MRI is the primary imaging tool for MS, providing detailed views of demyelinating lesions as hyperintense spots on T2-weighted and FLAIR sequences in characteristic locations like periventricular, juxtacortical, infratentorial, and spinal cord areas, with gadolinium contrast highlighting active inflammation in new lesions for distinguishing acute from chronic activity. It supports the McDonald criteria for diagnosis, requiring dissemination in space and time, with 90% sensitivity for RRMS. Serial MRI monitors disease progression, treatment efficacy (e.g., reduced new lesions with disease-modifying therapies), and detects subclinical activity. Spinal MRI identifies cord lesions contributing to disability. In 2025, advanced techniques like double inversion recovery (DIR) improve cortical lesion detection by 30%, and AI analyzes lesion load for predictive modeling of disability progression with 85% accuracy.

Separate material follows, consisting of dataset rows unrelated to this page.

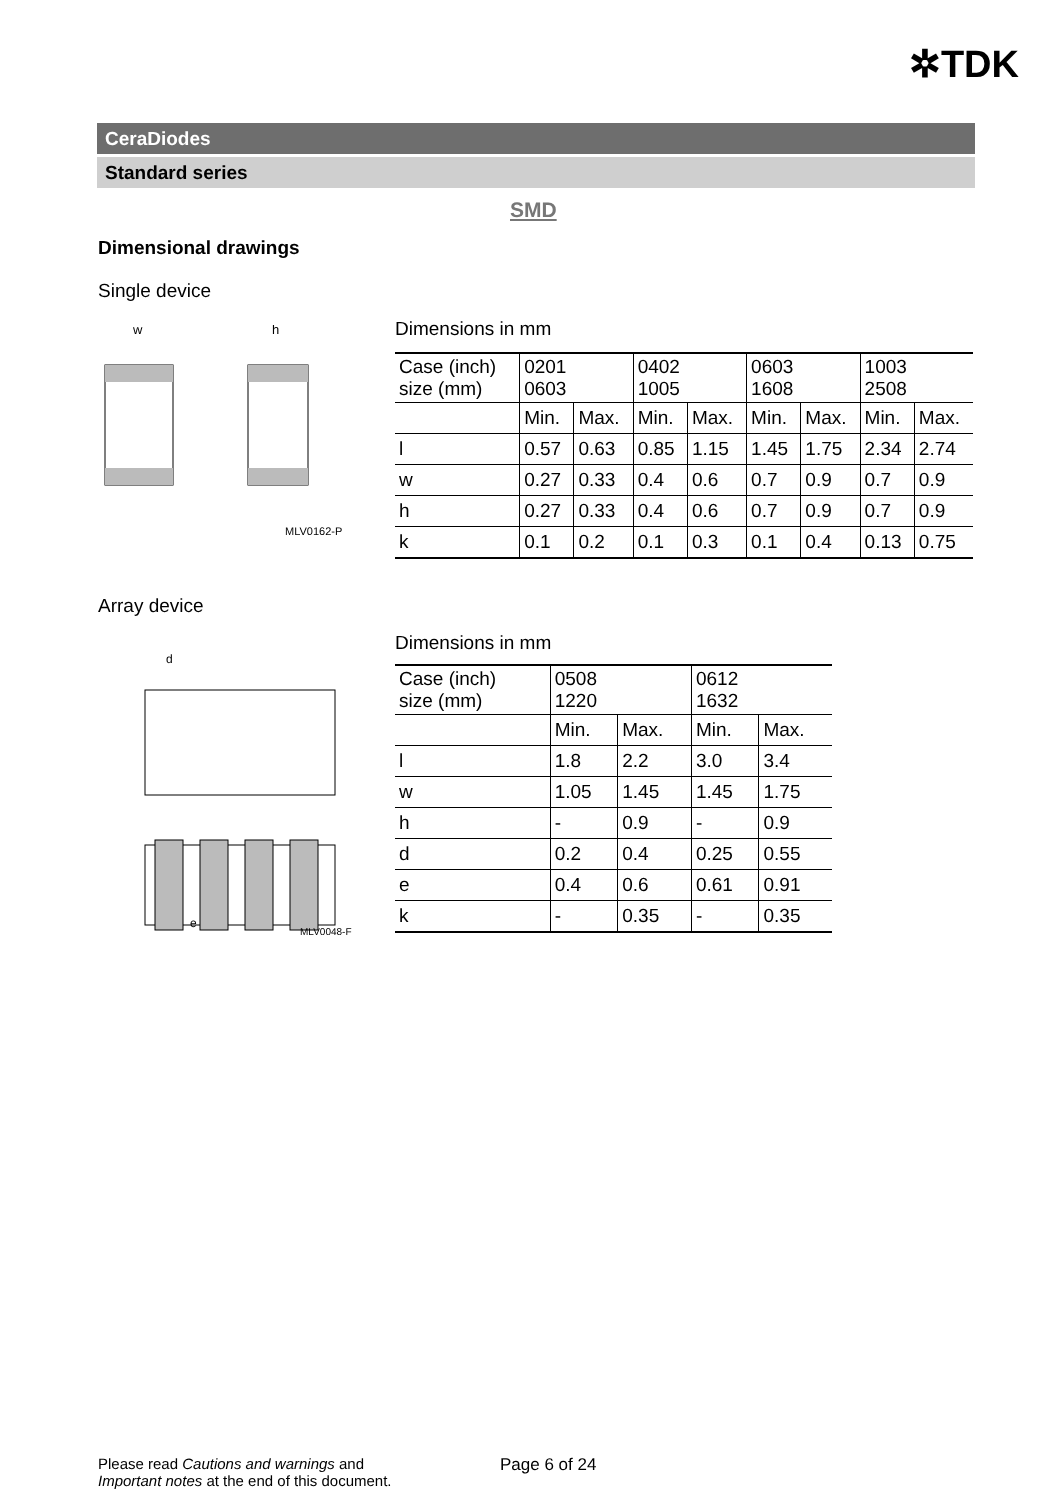✲TDK
CeraDiodes
Standard series
SMD
Dimensional drawings
Single device
w
h
MLV0162-P
Dimensions in mm
| Case (inch) size (mm) | 0201 0603 | | 0402 1005 | | 0603 1608 | | 1003 2508 | |
| | Min. | Max. | Min. | Max. | Min. | Max. | Min. | Max. |
| l | 0.57 | 0.63 | 0.85 | 1.15 | 1.45 | 1.75 | 2.34 | 2.74 |
| w | 0.27 | 0.33 | 0.4 | 0.6 | 0.7 | 0.9 | 0.7 | 0.9 |
| h | 0.27 | 0.33 | 0.4 | 0.6 | 0.7 | 0.9 | 0.7 | 0.9 |
| k | 0.1 | 0.2 | 0.1 | 0.3 | 0.1 | 0.4 | 0.13 | 0.75 |
Array device
d
e
MLV0048-F
Dimensions in mm
| Case (inch) size (mm) | 0508 1220 | | 0612 1632 | |
| | Min. | Max. | Min. | Max. |
| l | 1.8 | 2.2 | 3.0 | 3.4 |
| w | 1.05 | 1.45 | 1.45 | 1.75 |
| h | - | 0.9 | - | 0.9 |
| d | 0.2 | 0.4 | 0.25 | 0.55 |
| e | 0.4 | 0.6 | 0.61 | 0.91 |
| k | - | 0.35 | - | 0.35 |
Please read Cautions and warnings and
Important notes at the end of this document.
Page 6 of 24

In 2025, MS prognosis varies, with 70% of RRMS patients maintaining mobility 20 years post-diagnosis, but 30% progressing to SPMS with accumulating disability; life expectancy is reduced by 5-10 years, mainly from complications like infections. Disease-modifying therapies (DMTs) like ocrelizumab or siponimod reduce relapses by 60-80% and slow progression by 20-30%. Future research focuses on remyelination agents (e.g., opicinumab in trials), stem cell therapies restoring myelin (early phase showing 40% improvement in animal models), and AI for personalized DMT selection. EBV-targeted vaccines could prevent 90% of cases if linked to onset. By 2030, neuroprotective drugs and gene editing might halt progression in 50% of patients, extending disability-free life by 10 years.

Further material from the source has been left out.